◆ Instructions for the task:
Could you arrange the lines of the records below as a JSON list of strings, one string per line and blank lines left out, starting at the first line and ending at the line that contains "એમ્પ્લોયીની"? Include both of those lines and no others.

◆ Data shown:

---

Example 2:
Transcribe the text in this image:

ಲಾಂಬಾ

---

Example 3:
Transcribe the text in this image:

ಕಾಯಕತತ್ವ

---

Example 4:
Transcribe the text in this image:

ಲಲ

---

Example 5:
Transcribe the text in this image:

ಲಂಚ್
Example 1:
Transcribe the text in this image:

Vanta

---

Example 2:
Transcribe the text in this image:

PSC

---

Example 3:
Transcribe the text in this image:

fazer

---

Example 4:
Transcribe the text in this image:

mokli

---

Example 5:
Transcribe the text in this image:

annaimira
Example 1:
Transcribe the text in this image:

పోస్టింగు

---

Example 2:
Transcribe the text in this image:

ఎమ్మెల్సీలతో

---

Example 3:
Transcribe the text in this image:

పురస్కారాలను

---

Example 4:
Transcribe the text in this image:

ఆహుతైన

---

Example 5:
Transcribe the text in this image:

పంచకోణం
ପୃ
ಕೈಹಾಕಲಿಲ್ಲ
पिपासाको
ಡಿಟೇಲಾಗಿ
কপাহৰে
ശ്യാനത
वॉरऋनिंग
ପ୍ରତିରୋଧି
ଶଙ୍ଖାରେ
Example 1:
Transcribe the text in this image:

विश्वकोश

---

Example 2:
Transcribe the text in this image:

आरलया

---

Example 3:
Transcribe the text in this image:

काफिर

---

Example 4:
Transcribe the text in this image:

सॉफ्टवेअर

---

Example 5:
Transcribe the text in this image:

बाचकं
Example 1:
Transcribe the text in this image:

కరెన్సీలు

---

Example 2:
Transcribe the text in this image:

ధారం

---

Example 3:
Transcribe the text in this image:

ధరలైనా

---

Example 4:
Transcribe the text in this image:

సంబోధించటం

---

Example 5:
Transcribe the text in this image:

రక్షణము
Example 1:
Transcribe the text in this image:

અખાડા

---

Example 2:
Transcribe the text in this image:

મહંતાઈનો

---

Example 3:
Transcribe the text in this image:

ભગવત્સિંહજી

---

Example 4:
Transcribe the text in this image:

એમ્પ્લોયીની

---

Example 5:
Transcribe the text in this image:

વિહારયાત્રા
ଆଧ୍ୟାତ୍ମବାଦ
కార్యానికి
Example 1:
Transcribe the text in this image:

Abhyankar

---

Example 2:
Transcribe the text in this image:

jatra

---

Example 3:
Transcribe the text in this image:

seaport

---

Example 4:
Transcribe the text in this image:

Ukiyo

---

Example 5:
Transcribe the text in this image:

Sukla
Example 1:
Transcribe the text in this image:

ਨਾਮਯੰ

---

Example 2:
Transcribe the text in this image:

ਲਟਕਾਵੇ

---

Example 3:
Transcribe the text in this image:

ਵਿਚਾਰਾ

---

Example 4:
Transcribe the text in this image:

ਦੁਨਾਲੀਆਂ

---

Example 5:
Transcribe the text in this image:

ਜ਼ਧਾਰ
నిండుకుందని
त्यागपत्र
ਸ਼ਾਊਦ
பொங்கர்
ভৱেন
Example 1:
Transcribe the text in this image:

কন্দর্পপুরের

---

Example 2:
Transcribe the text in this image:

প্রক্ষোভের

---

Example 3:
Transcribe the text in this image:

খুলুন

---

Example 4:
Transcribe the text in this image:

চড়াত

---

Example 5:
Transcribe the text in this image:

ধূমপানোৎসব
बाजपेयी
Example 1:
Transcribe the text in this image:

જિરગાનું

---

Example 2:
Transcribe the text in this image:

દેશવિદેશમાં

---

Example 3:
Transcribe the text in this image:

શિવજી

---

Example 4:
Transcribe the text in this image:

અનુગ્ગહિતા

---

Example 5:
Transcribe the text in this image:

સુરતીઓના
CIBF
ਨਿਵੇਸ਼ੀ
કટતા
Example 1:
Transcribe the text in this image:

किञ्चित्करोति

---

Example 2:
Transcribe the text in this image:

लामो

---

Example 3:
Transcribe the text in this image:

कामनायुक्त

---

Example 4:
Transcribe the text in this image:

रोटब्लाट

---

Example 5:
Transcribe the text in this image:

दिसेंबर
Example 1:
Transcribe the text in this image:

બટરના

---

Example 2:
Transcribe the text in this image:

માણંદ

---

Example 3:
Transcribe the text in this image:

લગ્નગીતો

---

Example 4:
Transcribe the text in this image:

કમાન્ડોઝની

◆ Answer for this exercise:
[
  "---",
  "Example 2:",
  "Transcribe the text in this image:",
  "ಲಾಂಬಾ",
  "---",
  "Example 3:",
  "Transcribe the text in this image:",
  "ಕಾಯಕತತ್ವ",
  "---",
  "Example 4:",
  "Transcribe the text in this image:",
  "ಲಲ",
  "---",
  "Example 5:",
  "Transcribe the text in this image:",
  "ಲಂಚ್",
  "Example 1:",
  "Transcribe the text in this image:",
  "Vanta",
  "---",
  "Example 2:",
  "Transcribe the text in this image:",
  "PSC",
  "---",
  "Example 3:",
  "Transcribe the text in this image:",
  "fazer",
  "---",
  "Example 4:",
  "Transcribe the text in this image:",
  "mokli",
  "---",
  "Example 5:",
  "Transcribe the text in this image:",
  "annaimira",
  "Example 1:",
  "Transcribe the text in this image:",
  "పోస్టింగు",
  "---",
  "Example 2:",
  "Transcribe the text in this image:",
  "ఎమ్మెల్సీలతో",
  "---",
  "Example 3:",
  "Transcribe the text in this image:",
  "పురస్కారాలను",
  "---",
  "Example 4:",
  "Transcribe the text in this image:",
  "ఆహుతైన",
  "---",
  "Example 5:",
  "Transcribe the text in this image:",
  "పంచకోణం",
  "ପୃ",
  "ಕೈಹಾಕಲಿಲ್ಲ",
  "पिपासाको",
  "ಡಿಟೇಲಾಗಿ",
  "কপাহৰে",
  "ശ്യാനത",
  "वॉरऋनिंग",
  "ପ୍ରତିରୋଧି",
  "ଶଙ୍ଖାରେ",
  "Example 1:",
  "Transcribe the text in this image:",
  "विश्वकोश",
  "---",
  "Example 2:",
  "Transcribe the text in this image:",
  "आरलया",
  "---",
  "Example 3:",
  "Transcribe the text in this image:",
  "काफिर",
  "---",
  "Example 4:",
  "Transcribe the text in this image:",
  "सॉफ्टवेअर",
  "---",
  "Example 5:",
  "Transcribe the text in this image:",
  "बाचकं",
  "Example 1:",
  "Transcribe the text in this image:",
  "కరెన్సీలు",
  "---",
  "Example 2:",
  "Transcribe the text in this image:",
  "ధారం",
  "---",
  "Example 3:",
  "Transcribe the text in this image:",
  "ధరలైనా",
  "---",
  "Example 4:",
  "Transcribe the text in this image:",
  "సంబోధించటం",
  "---",
  "Example 5:",
  "Transcribe the text in this image:",
  "రక్షణము",
  "Example 1:",
  "Transcribe the text in this image:",
  "અખાડા",
  "---",
  "Example 2:",
  "Transcribe the text in this image:",
  "મહંતાઈનો",
  "---",
  "Example 3:",
  "Transcribe the text in this image:",
  "ભગવત્સિંહજી",
  "---",
  "Example 4:",
  "Transcribe the text in this image:",
  "એમ્પ્લોયીની"
]